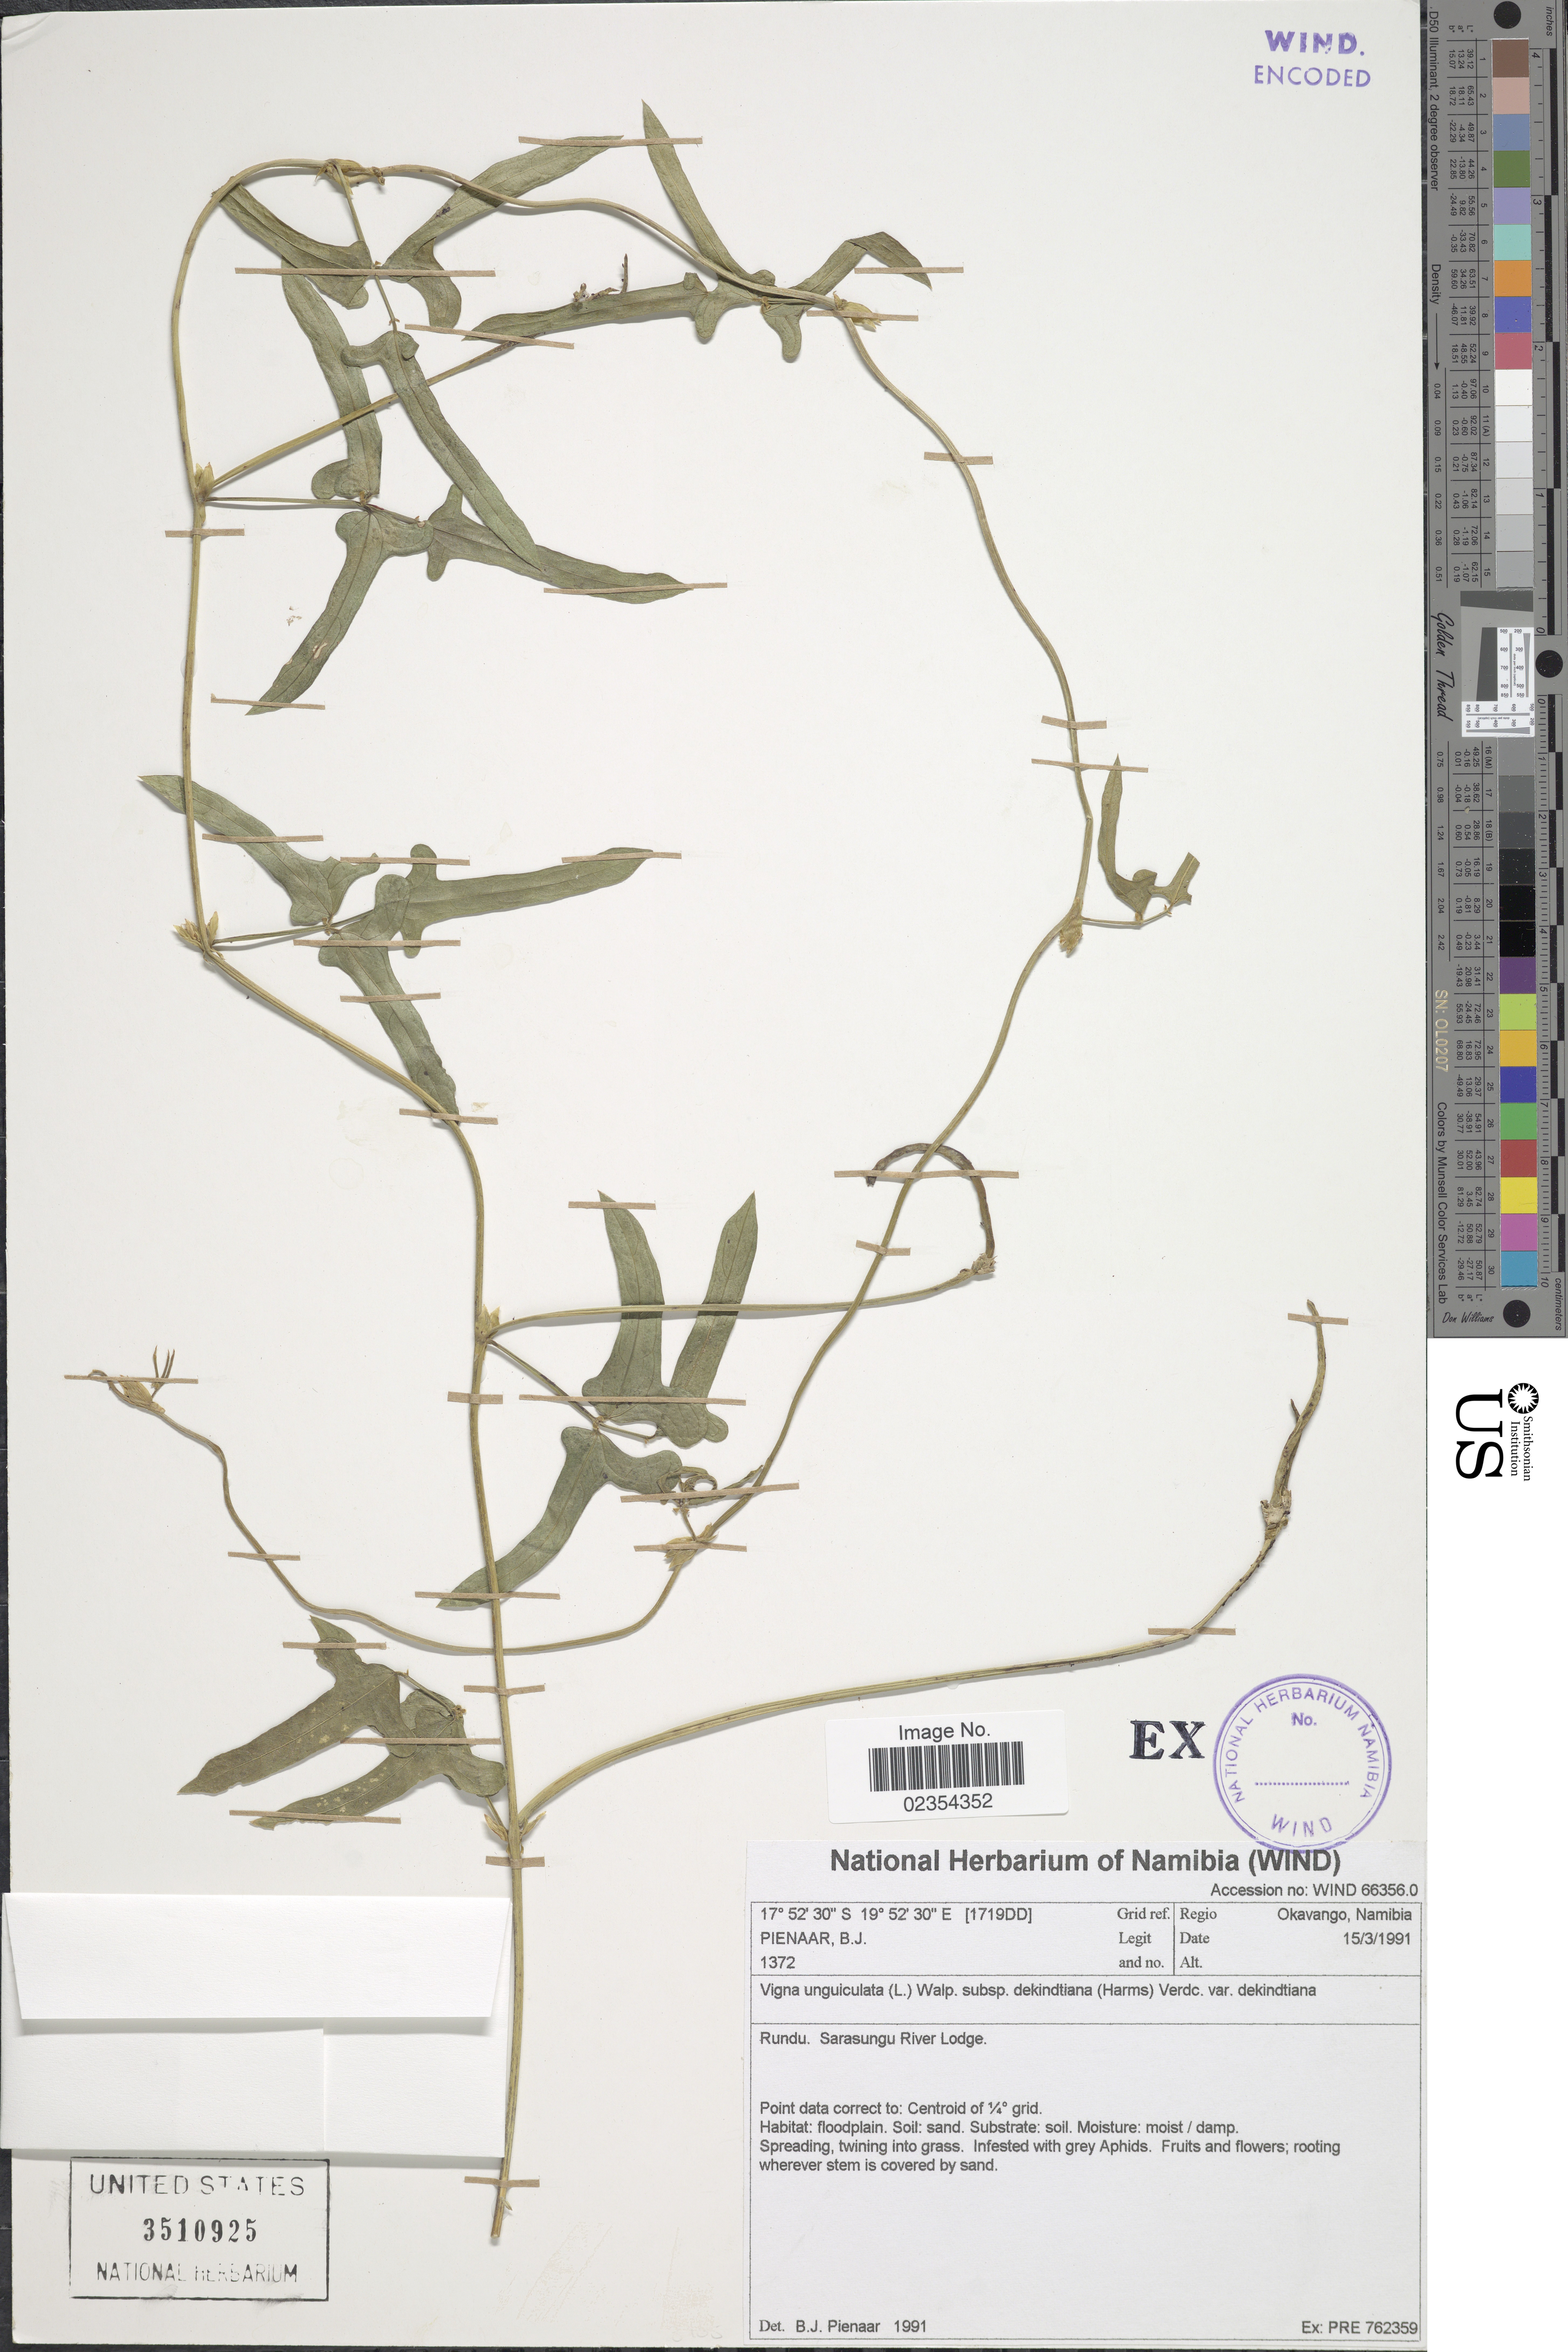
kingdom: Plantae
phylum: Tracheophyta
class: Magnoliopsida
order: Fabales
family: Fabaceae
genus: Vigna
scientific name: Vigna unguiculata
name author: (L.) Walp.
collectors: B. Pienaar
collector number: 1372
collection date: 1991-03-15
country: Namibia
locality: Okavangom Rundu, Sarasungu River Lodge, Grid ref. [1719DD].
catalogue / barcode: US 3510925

* * *

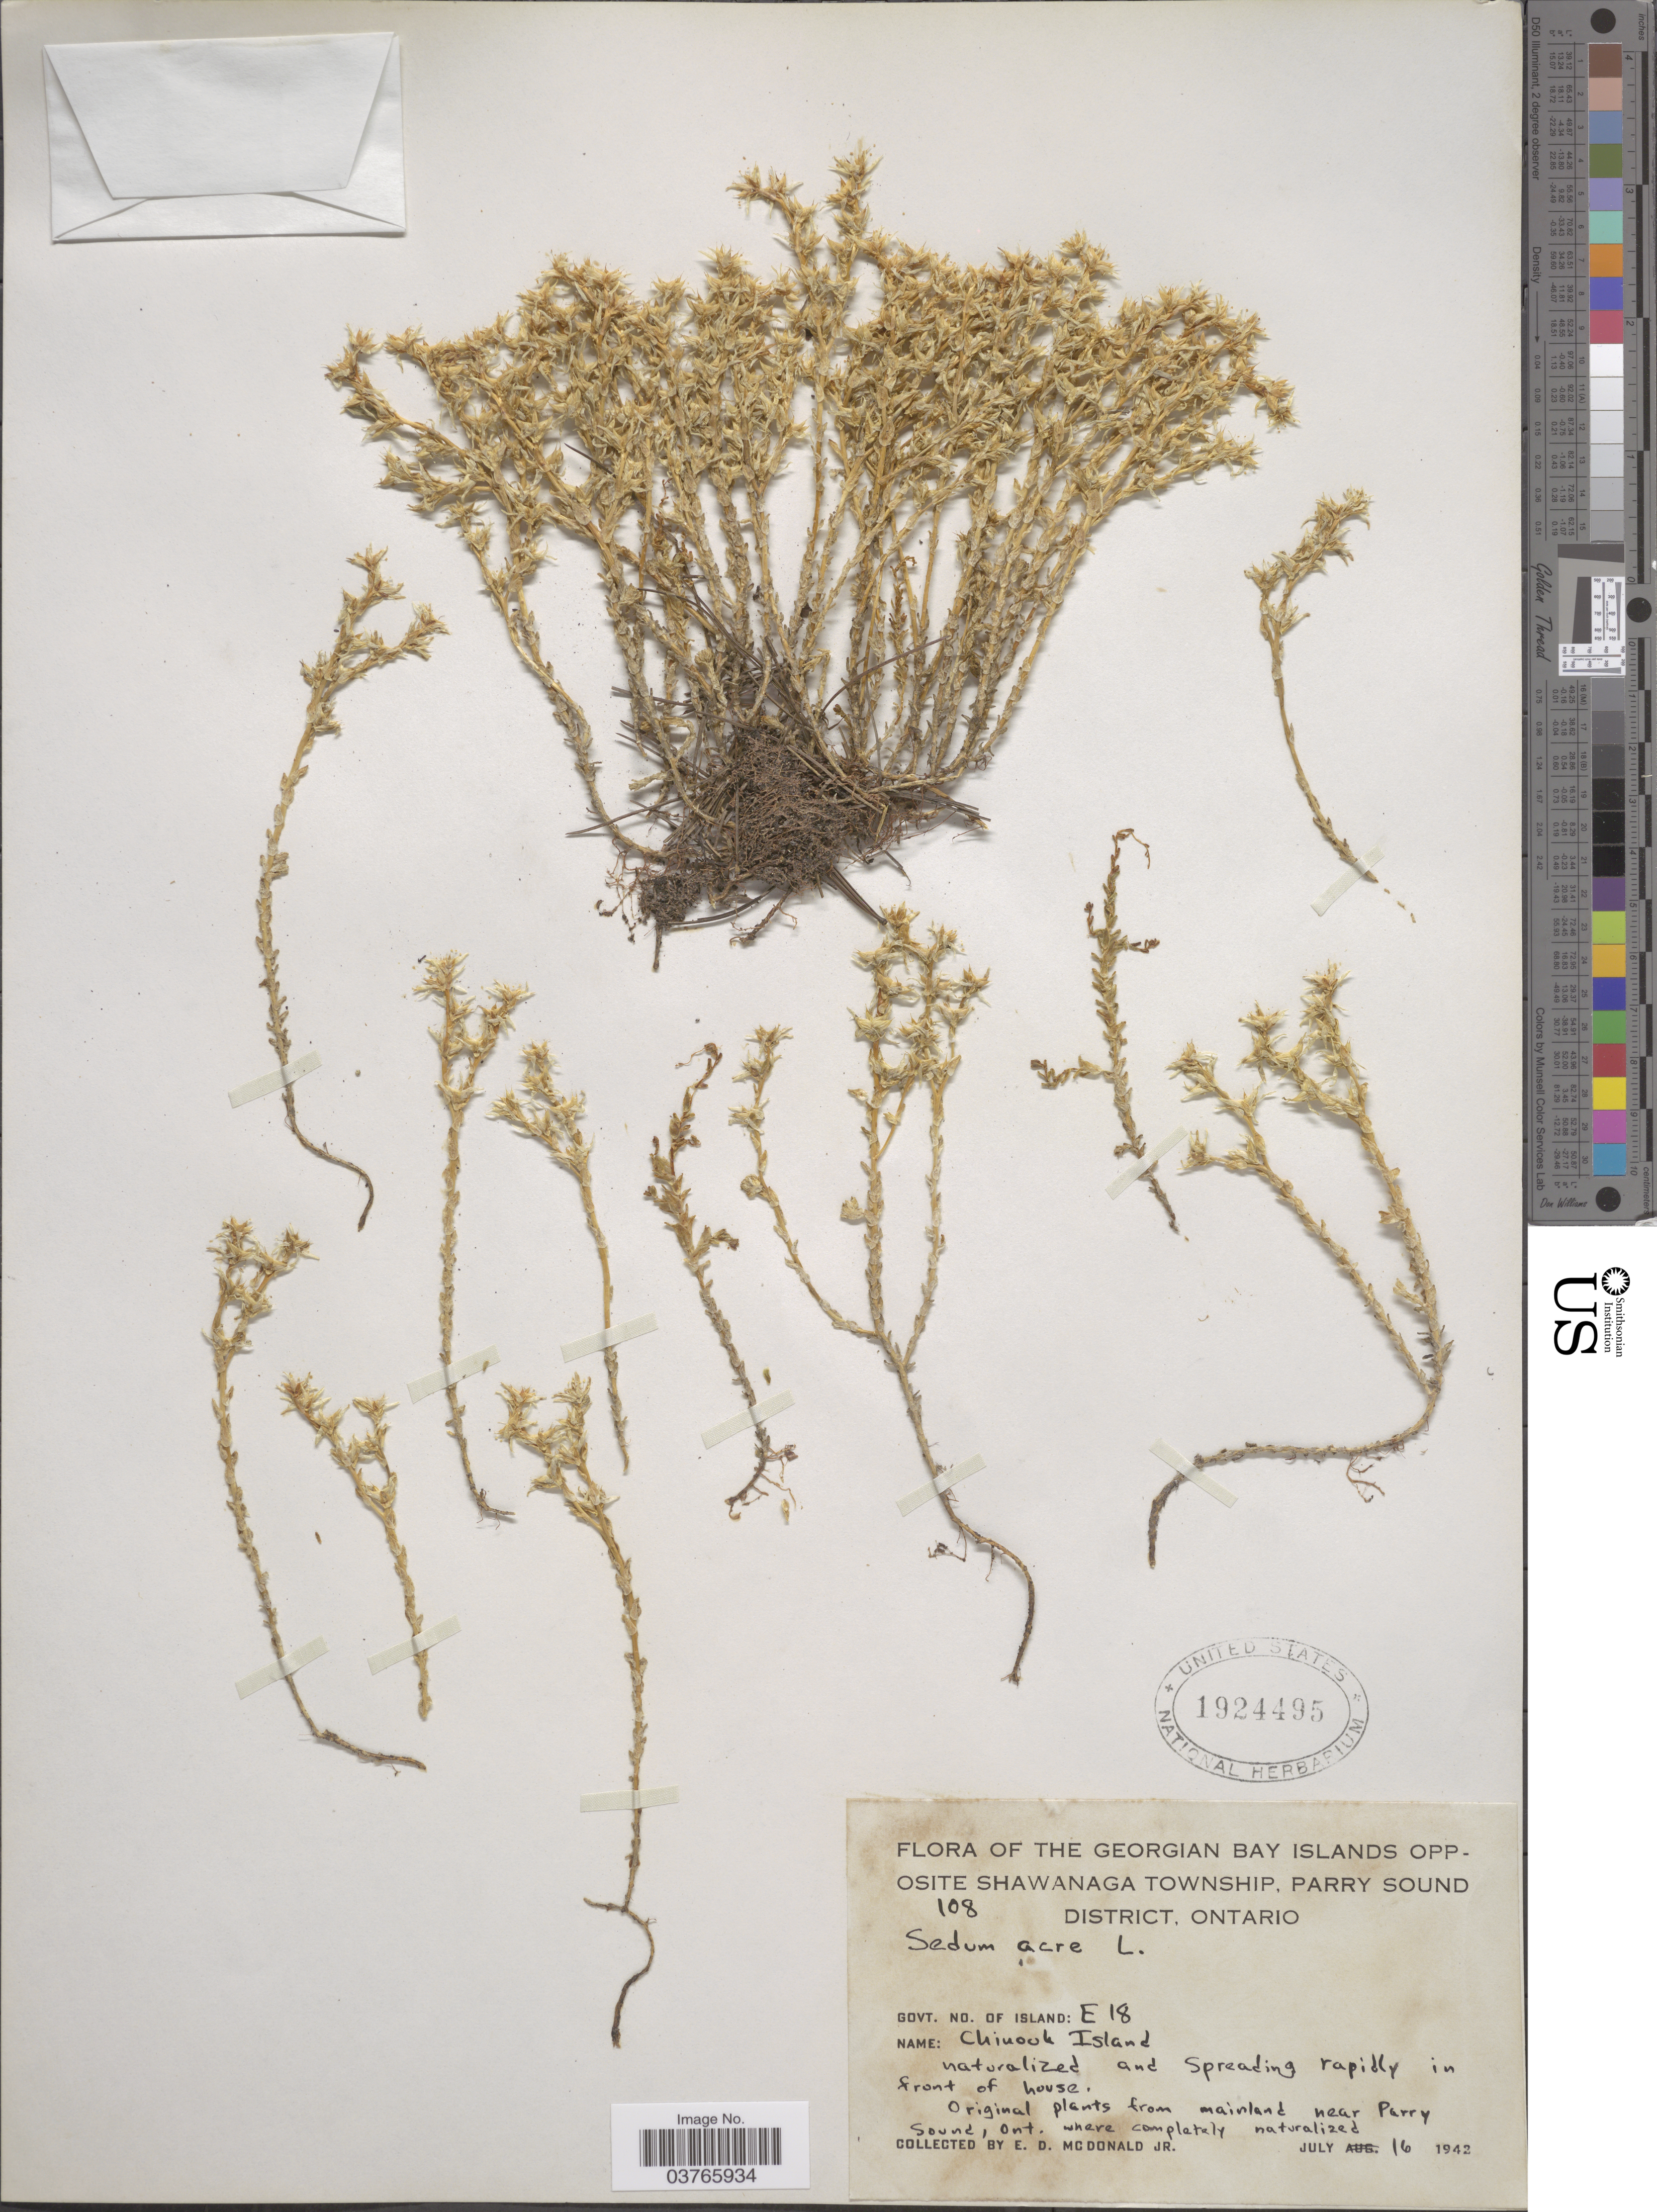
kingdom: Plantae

What to produce:
Can you write out, unchanged, every line from the one containing "phylum: Tracheophyta" through the one containing "locality: Okavangom Rundu, Sarasungu"?

Answer to the exercise:
phylum: Tracheophyta
class: Magnoliopsida
order: Fabales
family: Fabaceae
genus: Vigna
scientific name: Vigna unguiculata
name author: (L.) Walp.
collectors: B. Pienaar
collector number: 1372
collection date: 1991-03-15
country: Namibia
locality: Okavangom Rundu, Sarasungu River Lodge, Grid ref. [1719DD].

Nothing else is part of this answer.